Despite commonly getting treated as “nothing big”, concussions actually have the potential to do some serious damage. The impact you face is sometimes much larger than expected and can change your overall health and even the course of your life.
Mild to severe concussive symptoms
Mayo Clinic looks into the symptoms of a concussion. Depending on the injury, the symptoms may vary in severity. Certain impacting factors can include where the hit happened, how much force was behind it, and your overall physical health at the time of the incident.

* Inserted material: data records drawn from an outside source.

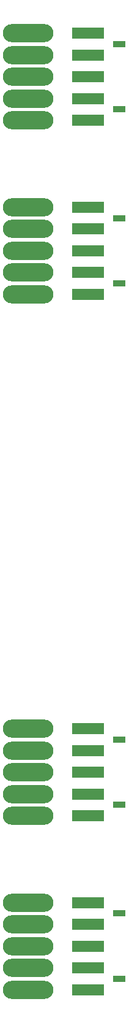
<source format=gtp>
G04 Layer: TopPasteMaskLayer*
G04 EasyEDA Pro v2.2.34.8, 2025-01-04 05:47:55*
G04 Gerber Generator version 0.3*
G04 Scale: 100 percent, Rotated: No, Reflected: No*
G04 Dimensions in millimeters*
G04 Leading zeros omitted, absolute positions, 4 integers and 5 decimals*
%FSLAX45Y45*%
%MOMM*%
%ADD10R,1.8X0.9*%
%ADD11R,4.5X1.6*%
%ADD12O,7.0X2.5*%
G75*


G04 Pad Start*
G54D10*
G01X259999Y-449999D03*
G01X259999Y449999D03*
G54D11*
G01X-169400Y599999D03*
G01X-169400Y299999D03*
G01X-169400Y0D03*
G01X-169400Y-299999D03*
G01X-169400Y-599999D03*
G54D10*
G01X259999Y-12449999D03*
G01X259999Y-11550001D03*
G54D11*
G01X-169400Y-11400001D03*
G01X-169400Y-11700001D03*
G01X-169400Y-12000000D03*
G01X-169400Y-12300000D03*
G01X-169400Y-12599999D03*
G54D10*
G01X259999Y-2849999D03*
G01X259999Y-1950001D03*
G54D11*
G01X-169400Y-1800001D03*
G01X-169400Y-2100001D03*
G01X-169400Y-2400000D03*
G01X-169400Y-2699999D03*
G01X-169400Y-2999999D03*
G54D10*
G01X259999Y-10049999D03*
G01X259999Y-9150001D03*
G54D11*
G01X-169400Y-9000001D03*
G01X-169400Y-9300001D03*
G01X-169400Y-9600000D03*
G01X-169400Y-9900000D03*
G01X-169400Y-10199999D03*
G54D12*
G01X-1000000Y-2400000D03*
G01X-1000000Y-2700000D03*
G01X-1000000Y-3000000D03*
G01X-1000000Y-2100000D03*
G01X-1000000Y-1800000D03*
G01X-1000000Y-9600000D03*
G01X-1000000Y-9900000D03*
G01X-1000000Y-10200000D03*
G01X-1000000Y-9300000D03*
G01X-1000000Y-9000000D03*
G01X-1000000Y-12000000D03*
G01X-1000000Y-12300000D03*
G01X-1000000Y-12600000D03*
G01X-1000000Y-11700000D03*
G01X-1000000Y-11400000D03*
G01X-1000000Y0D03*
G01X-1000000Y-300000D03*
G01X-1000000Y-600000D03*
G01X-1000000Y300000D03*
G01X-1000000Y600000D03*
G04 Pad End*

M02*


</source>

Mild concussive symptoms often present in a way that is hard to notice, especially if you do not know what you are looking for. On the other hand, severe concussions often come with symptoms that are hard to miss and hugely impactful, both for you as the sufferer and for those around you. You could pass out or suffer from excruciating migraines, and the way you act toward others may change as you experience aggression and trouble curbing impulses.
Risk of brain damage
Even worse, a concussion also comes with the potential risk of brain damage. If your symptoms worsen over time, this serves as a major cause of concern. Concussions can easily cause bruising of the brain, or swelling of the tissues in the skull. This means the brain can press against the interior of the skull, cutting off blood and oxygen supplies to certain areas. If left untreated, this can cause cell death and brain damage. It is just one of many reasons why you should seek immediate medical attention after a crash.